Am anderen Ende des Korridors öffnete sich eine Tür und Meghan kam auf uns zu. Jessica nahm ihren Rucksack und ihre Jacke und zuckte mit den Achseln. »Du hast auf niemanden geschossen«, sagte sie. »Die haben keinen Grund, dich zu hassen. Das sage ich ihnen andauernd.« Sie erhob sich und hievte sich den Rucksack auf die Schulter. »Also dann bis morgen?«

»Okay«, sagte ich. Sie begann, Meghan entgegenzugehen.

Plötzlich blitzte etwas in mir auf. Was hatte Detective Panzella über das Mädchen gesagt, das mich entlastet hatte? Blond, groß. In der gleichen Klassenstufe wie du. Dauernd hat sie gesagt: »Valerie hat auf niemanden geschossen.«

»Jessica?«, rief ich. Sie drehte sich um. »Mhm, danke.«

»Alles okay«, sagte sie. »Komm einfach, ja?«

Ein paar Minuten später hielt Mom hupend vor der Schule. Ich humpelte nach draußen zum Auto und schob mich hinein. Mom saß mit finsterem Blick hinterm Steuer.

»Ich kann’s nicht fassen, dass du den Bus verpasst hast«, sagte sie. Diese Stimme kannte ich – ihre ärgerliche und frustrierte Stimme. Die Stimme, die sie oft hatte, wenn sie von der Arbeit nach Hause kam.

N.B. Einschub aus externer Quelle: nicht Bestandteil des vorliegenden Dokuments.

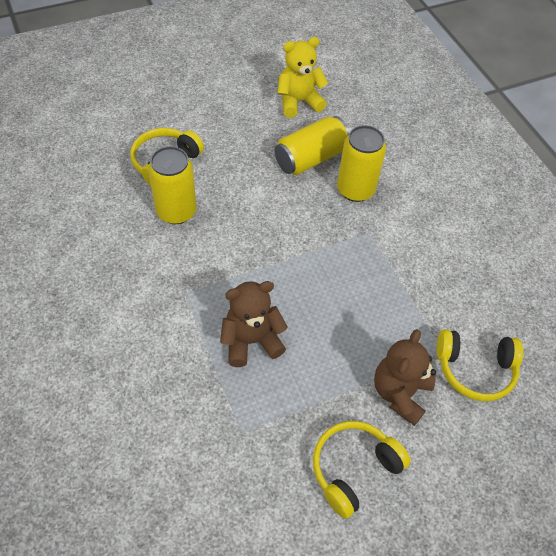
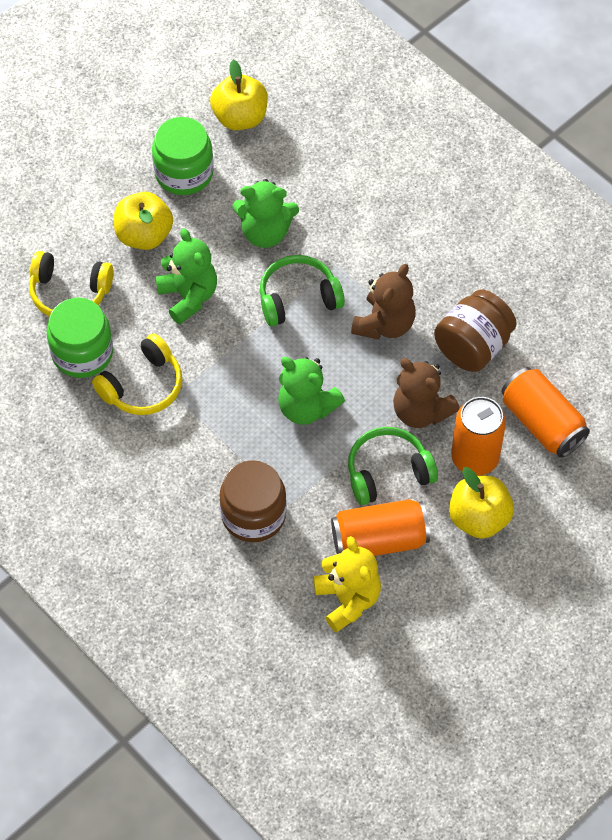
brown jar: 0 -> 2
green headphones: 0 -> 2
green jar: 0 -> 2
green teddy bear: 0 -> 3
orange can: 0 -> 3
yellow apple: 0 -> 3
yellow can: 3 -> 0
yellow headphones: 3 -> 2

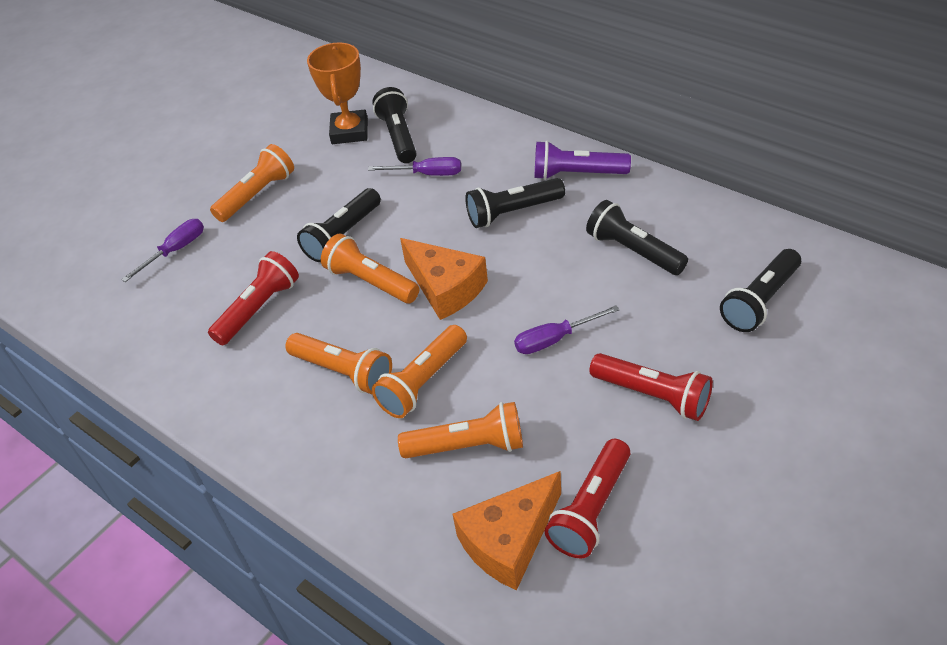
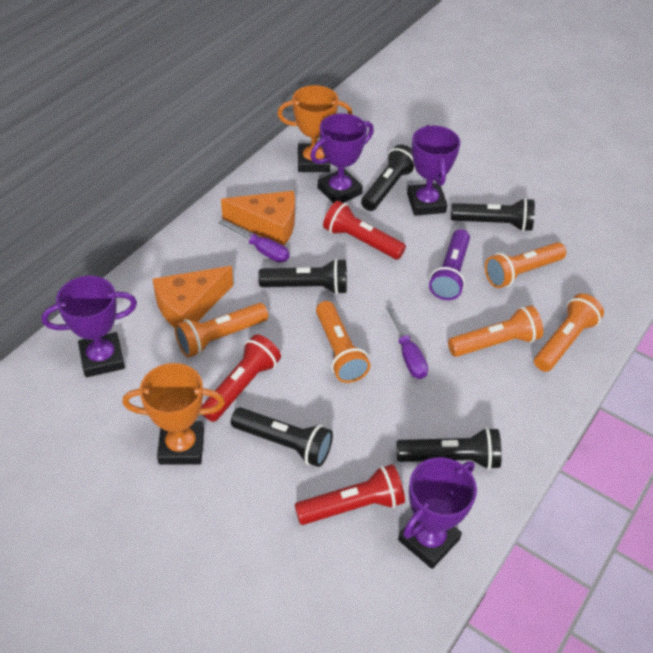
orange trophy: 1 -> 2
purple screwdriver: 3 -> 2
purple trophy: 0 -> 4

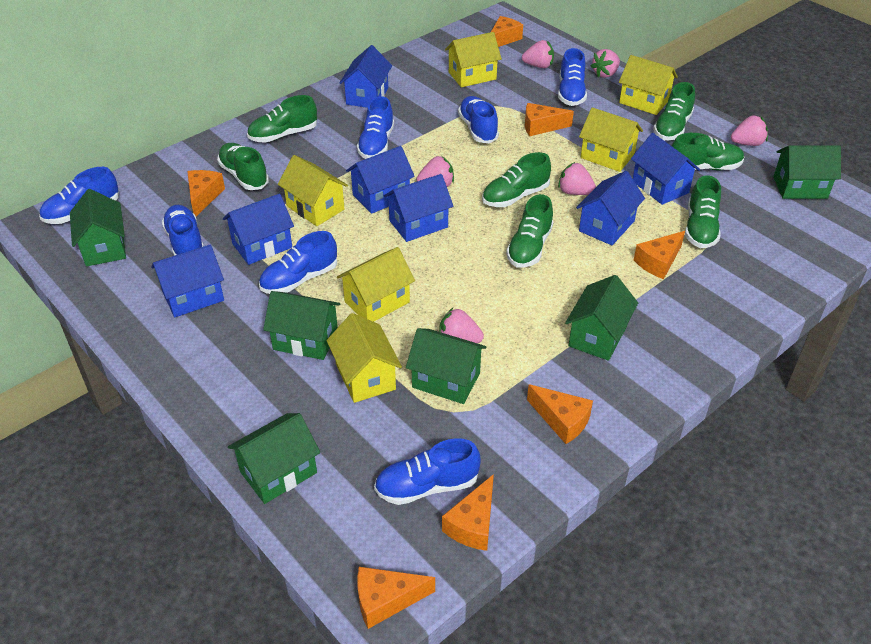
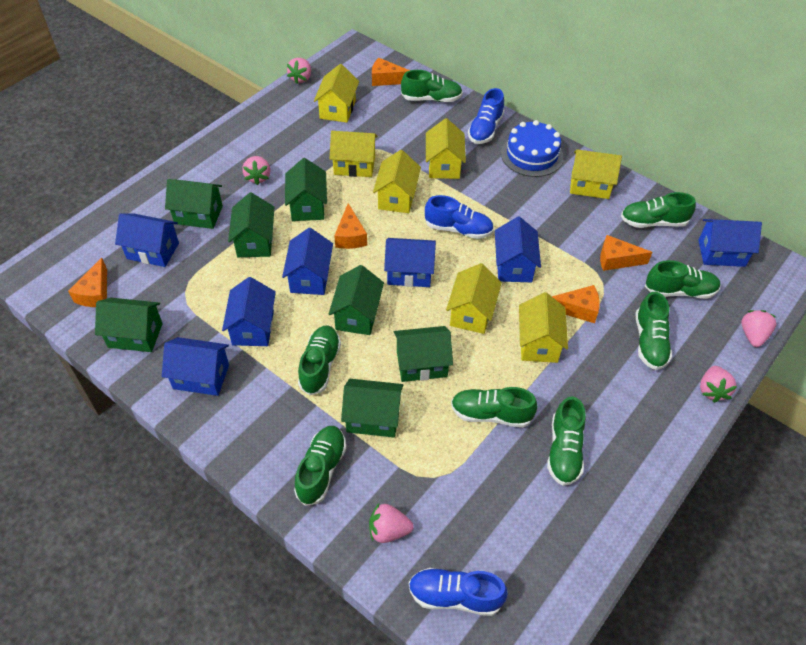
blue cake: 0 -> 1
blue shoe: 7 -> 3
green house: 6 -> 7
green shoe: 7 -> 8
orange cheese: 7 -> 5
pink strawberry: 6 -> 5
yellow house: 6 -> 7

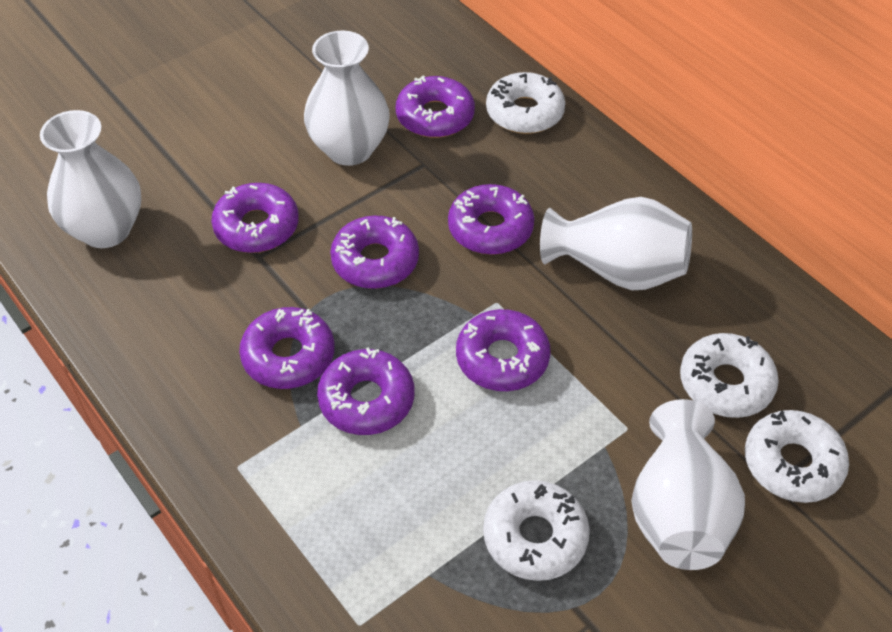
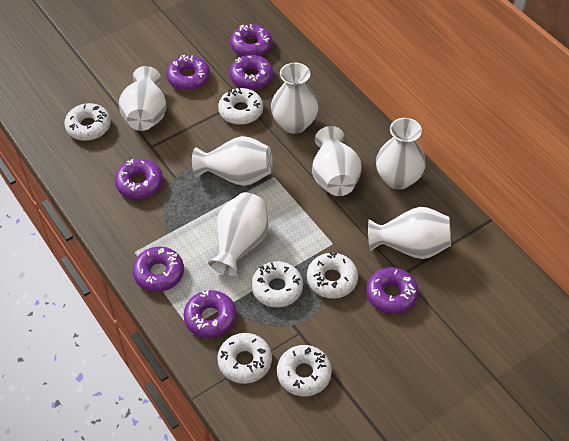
white donut: 4 -> 6
white vase: 4 -> 7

»Tut mir leid«, sagte ich. »Ich hab einfach jemanden gebraucht, der mir bei dieser einen Aufgabe hilft.«

»Warum hast du Dad nicht gebeten, dass er dich fährt?«

Die Frage erwischte mich wie ein ausgestreckter Finger, der einem in die Brust sticht. Ich merkte, wie mein Herz schneller schlug. Spürte, wie es in meinem Magen rumorte, als ich kurz den Gedanken erwog, ihr die Wahrheit zu sagen. Hörte, wie mein vernünftiger Anteil mir ins Ohr schrie: Sie muss es wissen! Sie hat das Recht, Bescheid zu wissen!

»Dad hatte einen Klienten da«, log ich. »Auf ihn hätte ich genauso lange warten müssen wie auf dich.«

Wahrscheinlich hätte ich mich schuldig fühlen müssen, weil ich Mom verschwieg, was ich wusste. Aber andererseits hatte auch Dad schließlich auf niemanden geschossen.